**INFORMATION:**
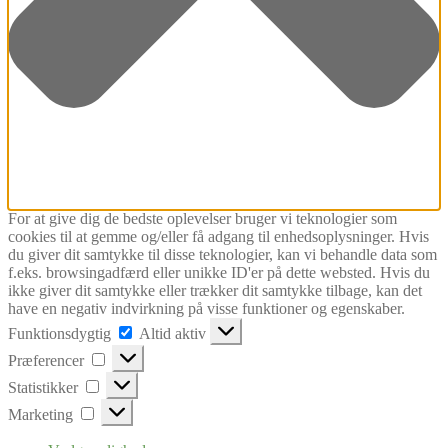
For at give dig de bedste oplevelser bruger vi teknologier som
cookies til at gemme og/eller få adgang til enhedsoplysninger. Hvis
du giver dit samtykke til disse teknologier, kan vi behandle data som
f.eks. browsingadfærd eller unikke ID'er på dette websted. Hvis du
ikke giver dit samtykke eller trækker dit samtykke tilbage, kan det
have en negativ indvirkning på visse funktioner og egenskaber.
Funktionsdygtig
Funktionsdygtig
Altid aktiv
Præferencer
Præferencer
Statistikker
Statistikker
Marketing
Marketing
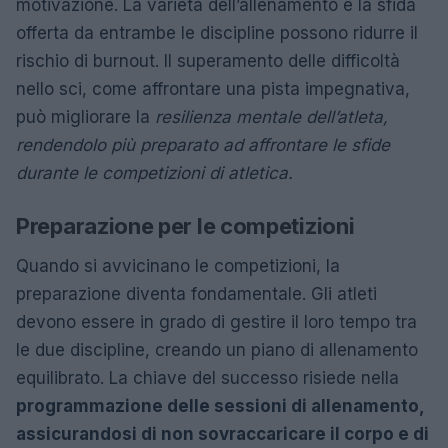
motivazione. La varietà dell’allenamento e la sfida
offerta da entrambe le discipline possono ridurre il
rischio di burnout. Il superamento delle difficoltà
nello sci, come affrontare una pista impegnativa,
può migliorare la
resilienza mentale dell’atleta,
rendendolo più preparato ad affrontare le sfide
durante le competizioni di atletica.
Preparazione per le competizioni
Quando si avvicinano le competizioni, la
preparazione diventa fondamentale. Gli atleti
devono essere in grado di gestire il loro tempo tra
le due discipline, creando un piano di allenamento
equilibrato. La chiave del successo risiede nella
programmazione delle sessioni di allenamento,
assicurandosi di non sovraccaricare il corpo e di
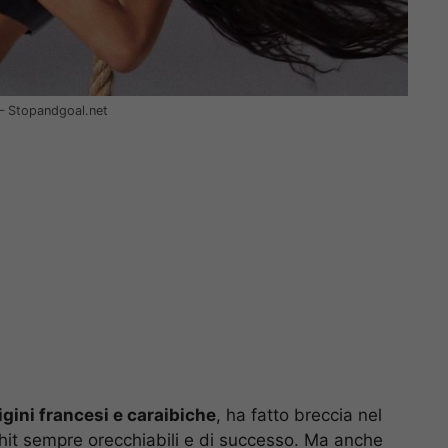
 – Stopandgoal.net
gini francesi e caraibiche
, ha fatto breccia nel
 hit sempre orecchiabili e di successo. Ma anche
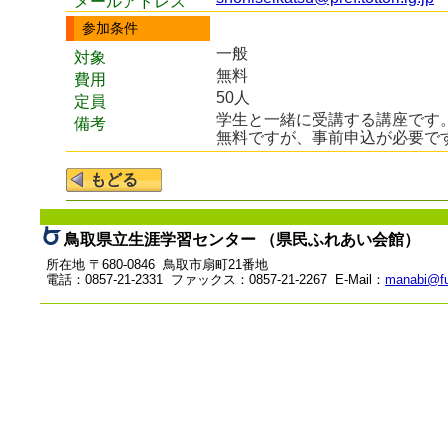
メールアドレス
参加条件
一般
対象
無料
費用
50人
定員
学生と一緒に受講する講座です。
備考
無料ですが、事前申込が必要で
鳥取県立生涯学習センター （県民ふれあい会館）
所在地 〒680-0846 鳥取市扇町21番地
電話：0857-21-2331 ファックス：0857-21-2267 E-Mail：
manabi@fu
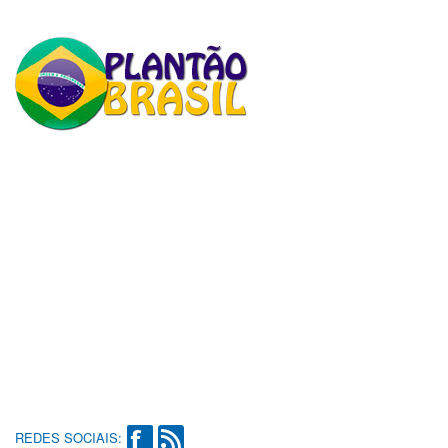
REDES SOCIAIS:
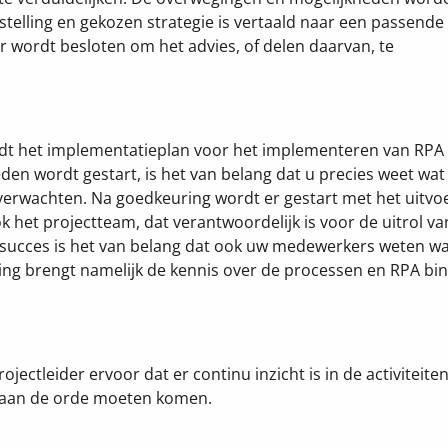
elling en gekozen strategie is vertaald naar een passende
r wordt besloten om het advies, of delen daarvan, te
dt het implementatieplan voor het implementeren van RPA
n wordt gestart, is het van belang dat u precies weet wat
 verwachten. Na goedkeuring wordt er gestart met het uitvo
k het projectteam, dat verantwoordelijk is voor de uitrol va
 succes is het van belang dat ook uw medewerkers weten wa
ng brengt namelijk de kennis over de processen en RPA bi
jectleider ervoor dat er continu inzicht is in de activiteiten
aan de orde moeten komen.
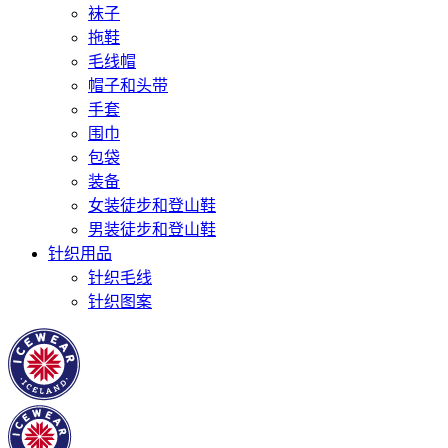
袜子
拖鞋
毛线帽
帽子和头带
手套
围巾
包袋
装备
女装徒步和登山鞋
男装徒步和登山鞋
针织用品
针织毛线
针织图案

**REQUIRED WORK:**
All lines above with the word "delle" need to be reported.

**RESPONSE TO THE EXERCISE:**
rischio di burnout. Il superamento delle difficoltà
programmazione delle sessioni di allenamento,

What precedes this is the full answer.